**INSTRUCTIONS FOR THE TASK**
Scan the records beneath this line for the line holding "- Reach more users who need protection" and the line holding "- Equipment loss", then transcribe exactly those two and all lines between.

Stored data:
-=-=-=-=-
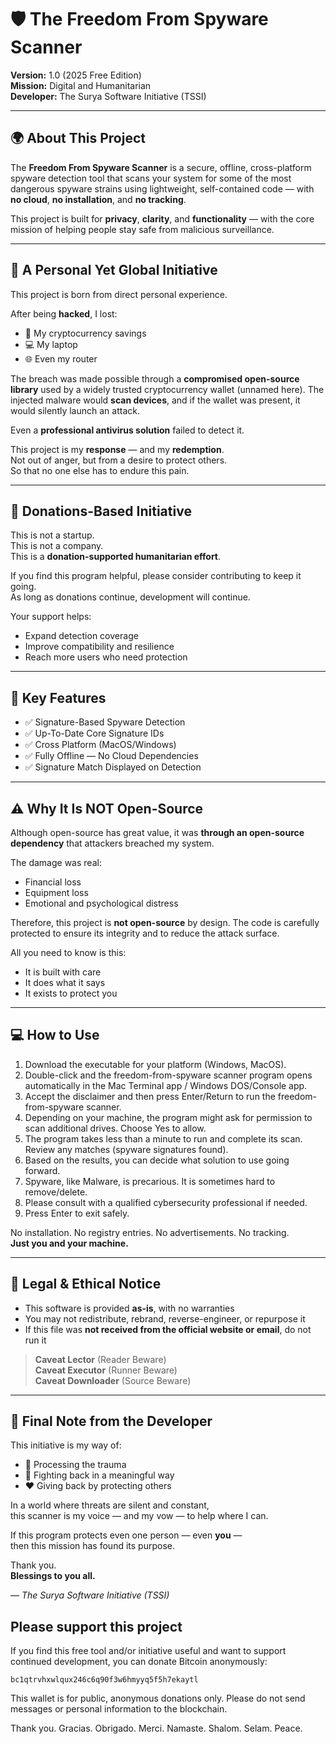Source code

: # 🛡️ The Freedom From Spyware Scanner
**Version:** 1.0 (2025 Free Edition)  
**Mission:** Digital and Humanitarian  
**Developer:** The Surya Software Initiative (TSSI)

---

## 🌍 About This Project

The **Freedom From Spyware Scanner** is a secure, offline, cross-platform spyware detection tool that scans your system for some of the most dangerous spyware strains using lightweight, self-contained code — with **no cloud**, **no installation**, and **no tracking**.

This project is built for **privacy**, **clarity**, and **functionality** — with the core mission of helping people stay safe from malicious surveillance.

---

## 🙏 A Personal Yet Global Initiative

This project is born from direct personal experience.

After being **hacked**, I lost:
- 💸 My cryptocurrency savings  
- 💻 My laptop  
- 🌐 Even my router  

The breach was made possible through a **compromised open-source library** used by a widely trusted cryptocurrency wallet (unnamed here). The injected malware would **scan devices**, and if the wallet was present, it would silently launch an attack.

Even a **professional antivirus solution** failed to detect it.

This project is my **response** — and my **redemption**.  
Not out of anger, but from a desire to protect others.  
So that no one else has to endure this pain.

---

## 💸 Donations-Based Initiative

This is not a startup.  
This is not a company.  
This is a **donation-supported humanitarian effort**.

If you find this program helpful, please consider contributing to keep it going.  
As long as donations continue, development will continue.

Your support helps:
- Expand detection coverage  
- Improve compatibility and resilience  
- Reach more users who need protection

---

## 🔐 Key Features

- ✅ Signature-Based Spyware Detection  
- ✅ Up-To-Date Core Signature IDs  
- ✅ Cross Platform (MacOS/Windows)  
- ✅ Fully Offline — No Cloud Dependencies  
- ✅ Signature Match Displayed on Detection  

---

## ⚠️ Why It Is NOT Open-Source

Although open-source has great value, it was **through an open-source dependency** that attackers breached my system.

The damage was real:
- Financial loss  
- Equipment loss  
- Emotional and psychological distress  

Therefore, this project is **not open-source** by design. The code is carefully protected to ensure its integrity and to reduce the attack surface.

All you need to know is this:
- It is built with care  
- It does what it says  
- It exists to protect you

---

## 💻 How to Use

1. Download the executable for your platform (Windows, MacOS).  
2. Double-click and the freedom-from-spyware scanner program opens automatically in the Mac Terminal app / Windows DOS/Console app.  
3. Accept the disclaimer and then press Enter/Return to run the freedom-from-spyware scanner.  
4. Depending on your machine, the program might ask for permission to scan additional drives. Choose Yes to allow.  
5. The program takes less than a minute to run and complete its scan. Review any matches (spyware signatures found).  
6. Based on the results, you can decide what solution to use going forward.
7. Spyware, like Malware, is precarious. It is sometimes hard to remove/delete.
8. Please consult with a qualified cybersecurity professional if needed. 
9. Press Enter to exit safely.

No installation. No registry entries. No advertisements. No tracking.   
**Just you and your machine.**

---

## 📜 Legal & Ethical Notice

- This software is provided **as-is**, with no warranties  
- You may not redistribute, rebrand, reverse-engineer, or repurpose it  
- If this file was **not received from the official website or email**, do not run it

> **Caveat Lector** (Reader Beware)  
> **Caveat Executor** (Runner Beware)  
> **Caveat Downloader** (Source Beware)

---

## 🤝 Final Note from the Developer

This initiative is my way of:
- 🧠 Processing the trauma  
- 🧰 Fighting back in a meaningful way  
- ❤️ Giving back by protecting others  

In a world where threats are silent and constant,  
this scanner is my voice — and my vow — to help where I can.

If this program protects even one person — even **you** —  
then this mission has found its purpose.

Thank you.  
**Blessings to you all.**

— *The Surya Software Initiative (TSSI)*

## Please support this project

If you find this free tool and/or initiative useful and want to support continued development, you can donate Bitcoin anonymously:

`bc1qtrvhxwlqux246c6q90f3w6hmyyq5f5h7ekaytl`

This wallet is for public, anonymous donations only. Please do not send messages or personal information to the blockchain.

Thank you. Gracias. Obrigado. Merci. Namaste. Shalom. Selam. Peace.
-=-=-=-=-
**RESULT**
- Reach more users who need protection

---

## 🔐 Key Features

- ✅ Signature-Based Spyware Detection  
- ✅ Up-To-Date Core Signature IDs  
- ✅ Cross Platform (MacOS/Windows)  
- ✅ Fully Offline — No Cloud Dependencies  
- ✅ Signature Match Displayed on Detection  

---

## ⚠️ Why It Is NOT Open-Source

Although open-source has great value, it was **through an open-source dependency** that attackers breached my system.

The damage was real:
- Financial loss  
- Equipment loss  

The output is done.